Roos legt ook figuurlijk samen met de patiënten een traject af. Het is niet de bedoeling dat vrijwilligers meewerken in de behandeling van patiënten, maar door hen regelmatig te zien en naar hen te luisteren, voelen ze zich betrokken.  “Ik heb altijd al graag met mensen gewerkt en vanuit mijn professionele achtergrond ben ik misschien meer of op een andere manier geïnteresseerd in het verhaal van onze patiënten. Maar als vrijwilliger is het niet mijn taak om mensen therapie te geven. Ik hoef niets te weten over hun voorgeschiedenis. Wat patiënten mij vertellen, blijft tussen hen en mij. Tenzij er sprake is van een gevaarlijke situatie.  Dan vertel ik hen ook dat ik het ziekenhuis op de hoogte breng”, verduidelijkt Roos. “Ik luister vooral naar patiënten en doe samen met hen dingen die misschien banaal lijken, maar voor hen een grote stap kunnen zijn. Sommige patiënten zie ik jarenlang en dan blijven sommige gesprekken
en verhalen hangen. Veel van hen zal ik nooit vergeten.  Al moet je de mensen ook los kunnen laten. Uiteindelijk moeten ze weer op eigen benen in het leven kunnen staan.”
 

Verbaasd

In 2002 zette Roos een punt achter haar actieve loopbaan, maar als actieve en fi ere oma van dertien kleinkinderen heeft ze vaak de handen meer dan vol. Toch ging ze meteen na haar pensioen als vrijwilligster aan de slag in het PZ Onzelievevrouw. “Mensen ontmoeten is nu eenmaal mijn hele leven. Ik hou van mensen. Bovendien waren de kinderen het huis uit en wou ik me graag nuttig maken. Als leerkracht had ik de praktijk van het werken met mensen wat gemist.”  

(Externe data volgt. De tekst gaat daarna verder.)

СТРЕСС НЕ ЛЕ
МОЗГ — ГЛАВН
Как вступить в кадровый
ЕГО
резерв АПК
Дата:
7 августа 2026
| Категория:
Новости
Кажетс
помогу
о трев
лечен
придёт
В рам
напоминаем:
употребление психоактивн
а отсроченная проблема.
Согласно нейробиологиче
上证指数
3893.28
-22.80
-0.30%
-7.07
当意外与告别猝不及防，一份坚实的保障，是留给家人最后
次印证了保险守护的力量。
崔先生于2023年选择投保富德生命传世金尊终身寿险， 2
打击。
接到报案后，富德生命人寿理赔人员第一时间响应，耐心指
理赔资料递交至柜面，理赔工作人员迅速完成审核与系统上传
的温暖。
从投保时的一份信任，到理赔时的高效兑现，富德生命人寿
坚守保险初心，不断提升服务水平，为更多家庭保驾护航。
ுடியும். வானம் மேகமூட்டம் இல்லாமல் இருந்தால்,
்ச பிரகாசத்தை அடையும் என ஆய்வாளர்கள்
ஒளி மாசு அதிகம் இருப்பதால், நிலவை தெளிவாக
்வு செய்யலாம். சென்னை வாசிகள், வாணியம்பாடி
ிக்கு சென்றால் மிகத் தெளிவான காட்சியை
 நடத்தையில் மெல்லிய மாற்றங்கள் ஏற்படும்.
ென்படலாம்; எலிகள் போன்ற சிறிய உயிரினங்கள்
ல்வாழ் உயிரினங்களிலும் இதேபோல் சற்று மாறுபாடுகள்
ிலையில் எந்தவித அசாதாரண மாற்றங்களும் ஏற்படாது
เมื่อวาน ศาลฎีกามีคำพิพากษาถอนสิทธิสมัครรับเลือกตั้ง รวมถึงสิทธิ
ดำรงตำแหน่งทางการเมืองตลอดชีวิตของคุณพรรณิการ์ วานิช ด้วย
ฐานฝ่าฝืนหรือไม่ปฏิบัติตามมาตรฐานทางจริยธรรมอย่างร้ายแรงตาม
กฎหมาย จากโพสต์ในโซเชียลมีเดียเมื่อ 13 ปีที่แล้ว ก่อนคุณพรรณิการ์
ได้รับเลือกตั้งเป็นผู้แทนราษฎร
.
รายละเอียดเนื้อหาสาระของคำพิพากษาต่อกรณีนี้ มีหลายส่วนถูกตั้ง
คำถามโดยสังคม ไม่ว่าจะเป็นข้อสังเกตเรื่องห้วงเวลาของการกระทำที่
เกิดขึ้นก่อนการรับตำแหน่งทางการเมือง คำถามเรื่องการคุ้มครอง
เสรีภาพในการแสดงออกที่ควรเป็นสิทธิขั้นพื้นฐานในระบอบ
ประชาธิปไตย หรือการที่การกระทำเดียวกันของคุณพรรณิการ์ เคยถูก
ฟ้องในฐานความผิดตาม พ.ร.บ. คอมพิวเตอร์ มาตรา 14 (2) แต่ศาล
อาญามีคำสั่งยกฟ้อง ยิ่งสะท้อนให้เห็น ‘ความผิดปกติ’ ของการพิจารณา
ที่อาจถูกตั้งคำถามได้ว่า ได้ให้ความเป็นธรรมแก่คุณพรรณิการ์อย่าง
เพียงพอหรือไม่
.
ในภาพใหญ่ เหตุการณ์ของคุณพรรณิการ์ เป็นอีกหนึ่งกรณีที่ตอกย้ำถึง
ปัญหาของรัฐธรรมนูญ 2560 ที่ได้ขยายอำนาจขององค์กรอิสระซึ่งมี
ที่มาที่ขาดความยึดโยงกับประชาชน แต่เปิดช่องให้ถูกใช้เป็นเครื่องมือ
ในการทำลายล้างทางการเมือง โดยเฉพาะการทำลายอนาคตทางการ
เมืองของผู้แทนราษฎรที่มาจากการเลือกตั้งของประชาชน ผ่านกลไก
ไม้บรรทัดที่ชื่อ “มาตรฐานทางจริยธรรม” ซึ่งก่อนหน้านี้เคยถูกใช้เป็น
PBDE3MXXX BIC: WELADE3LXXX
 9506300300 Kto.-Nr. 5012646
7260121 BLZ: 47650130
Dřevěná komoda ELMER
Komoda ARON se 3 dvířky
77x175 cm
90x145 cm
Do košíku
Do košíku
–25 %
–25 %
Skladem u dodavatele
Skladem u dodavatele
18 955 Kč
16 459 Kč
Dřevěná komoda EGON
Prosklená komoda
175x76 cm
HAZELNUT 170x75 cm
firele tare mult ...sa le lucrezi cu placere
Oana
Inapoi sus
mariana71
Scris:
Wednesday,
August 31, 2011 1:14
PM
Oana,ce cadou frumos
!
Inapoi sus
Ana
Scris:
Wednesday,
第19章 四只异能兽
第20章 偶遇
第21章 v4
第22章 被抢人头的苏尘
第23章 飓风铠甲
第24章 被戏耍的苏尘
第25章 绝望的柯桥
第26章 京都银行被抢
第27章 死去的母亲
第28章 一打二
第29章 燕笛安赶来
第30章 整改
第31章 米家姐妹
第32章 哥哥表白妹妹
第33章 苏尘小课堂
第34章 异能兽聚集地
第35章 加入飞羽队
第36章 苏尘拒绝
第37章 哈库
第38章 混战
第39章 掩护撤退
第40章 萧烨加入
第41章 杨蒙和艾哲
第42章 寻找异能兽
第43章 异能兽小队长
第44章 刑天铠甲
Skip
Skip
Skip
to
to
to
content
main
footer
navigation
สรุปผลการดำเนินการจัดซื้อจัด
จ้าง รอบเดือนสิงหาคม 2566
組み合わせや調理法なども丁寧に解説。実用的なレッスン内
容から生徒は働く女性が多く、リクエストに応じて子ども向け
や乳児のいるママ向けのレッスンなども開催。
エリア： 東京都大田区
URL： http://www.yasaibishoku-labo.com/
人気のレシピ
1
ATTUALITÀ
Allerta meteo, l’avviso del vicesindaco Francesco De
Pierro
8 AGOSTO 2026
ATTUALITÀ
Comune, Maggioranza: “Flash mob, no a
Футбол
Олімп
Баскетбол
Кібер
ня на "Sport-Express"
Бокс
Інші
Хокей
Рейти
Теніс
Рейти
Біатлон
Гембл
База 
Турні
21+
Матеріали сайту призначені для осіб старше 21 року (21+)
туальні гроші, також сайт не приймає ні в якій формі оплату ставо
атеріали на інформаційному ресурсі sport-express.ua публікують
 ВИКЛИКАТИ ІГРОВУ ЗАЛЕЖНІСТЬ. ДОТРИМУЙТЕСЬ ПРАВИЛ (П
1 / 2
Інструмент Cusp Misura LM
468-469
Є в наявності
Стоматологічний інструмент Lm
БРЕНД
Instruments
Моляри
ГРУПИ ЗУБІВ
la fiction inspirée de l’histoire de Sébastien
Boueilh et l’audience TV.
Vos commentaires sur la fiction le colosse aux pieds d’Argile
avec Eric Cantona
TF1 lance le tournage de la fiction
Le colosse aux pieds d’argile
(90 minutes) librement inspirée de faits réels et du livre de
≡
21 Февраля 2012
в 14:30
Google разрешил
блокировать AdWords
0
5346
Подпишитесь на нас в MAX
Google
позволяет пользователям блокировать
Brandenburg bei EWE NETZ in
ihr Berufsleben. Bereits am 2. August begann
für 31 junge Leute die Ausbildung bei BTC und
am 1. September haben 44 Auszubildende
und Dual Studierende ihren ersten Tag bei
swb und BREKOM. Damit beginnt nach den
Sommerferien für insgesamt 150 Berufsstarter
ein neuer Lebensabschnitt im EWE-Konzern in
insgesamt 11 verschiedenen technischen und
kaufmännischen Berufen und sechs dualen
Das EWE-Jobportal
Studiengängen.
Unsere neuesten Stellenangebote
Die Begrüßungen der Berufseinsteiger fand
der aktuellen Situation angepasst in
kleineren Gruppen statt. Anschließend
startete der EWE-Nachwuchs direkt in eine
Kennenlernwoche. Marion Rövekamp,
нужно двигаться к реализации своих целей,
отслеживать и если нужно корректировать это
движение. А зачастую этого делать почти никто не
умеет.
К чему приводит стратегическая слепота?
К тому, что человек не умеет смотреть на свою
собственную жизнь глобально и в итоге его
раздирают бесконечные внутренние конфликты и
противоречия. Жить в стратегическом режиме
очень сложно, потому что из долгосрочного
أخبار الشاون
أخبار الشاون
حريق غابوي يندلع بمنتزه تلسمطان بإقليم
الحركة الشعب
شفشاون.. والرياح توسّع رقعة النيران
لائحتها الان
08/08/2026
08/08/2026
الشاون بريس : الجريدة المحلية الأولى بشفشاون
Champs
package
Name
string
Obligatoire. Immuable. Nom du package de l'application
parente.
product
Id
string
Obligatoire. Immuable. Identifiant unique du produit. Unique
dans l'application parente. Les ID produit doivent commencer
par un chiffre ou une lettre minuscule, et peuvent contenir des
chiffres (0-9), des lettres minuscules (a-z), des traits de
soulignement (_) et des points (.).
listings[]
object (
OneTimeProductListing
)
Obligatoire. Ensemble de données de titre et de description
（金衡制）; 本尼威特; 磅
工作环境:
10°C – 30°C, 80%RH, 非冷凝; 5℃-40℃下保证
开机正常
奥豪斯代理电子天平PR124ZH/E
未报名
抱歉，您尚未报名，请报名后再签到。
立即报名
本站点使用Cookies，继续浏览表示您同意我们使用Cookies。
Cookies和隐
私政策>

“Van patiënten leer ik trouwens zoveel bij. Ik oordeel nooit.  Ik ben zelf nogal chaotisch van aard. Perfectie hoeft niet voor mij. Ik blijf verwonderd en dankbaar en ik voel me ook niet beter dan patiënten. We zijn als mensen allemaal evenwaardig.  Patiënten verdienen ons respect, onze tijd en aandacht.” 

“Ik geef soms een workshop schilderen en dan sta ik vaak te kijken van hun spontaniteit en durf om veel kleuren te gebruiken. Daar kan ik nog iets van leren. Ze leren me ook om geduld te hebben. Ik ben een fervente wandelaar en ken Brugge vrij goed. Maar als ik samen met een patiënt op stap ga, moet ik me aanpassen: wie het traagst loopt, geeft het tempo aan. Toen een Spaanse toerist ooit eens de weg vroeg toen we op wandel waren, stond ik met mijn mond vol tanden, terwijl de patiënt die bij me was, de toerist in het Spaans moeiteloos op weg hielp. Mensen blijven me verbazen. Ik blijf geloven in de goedheid en de kracht in elke mens.”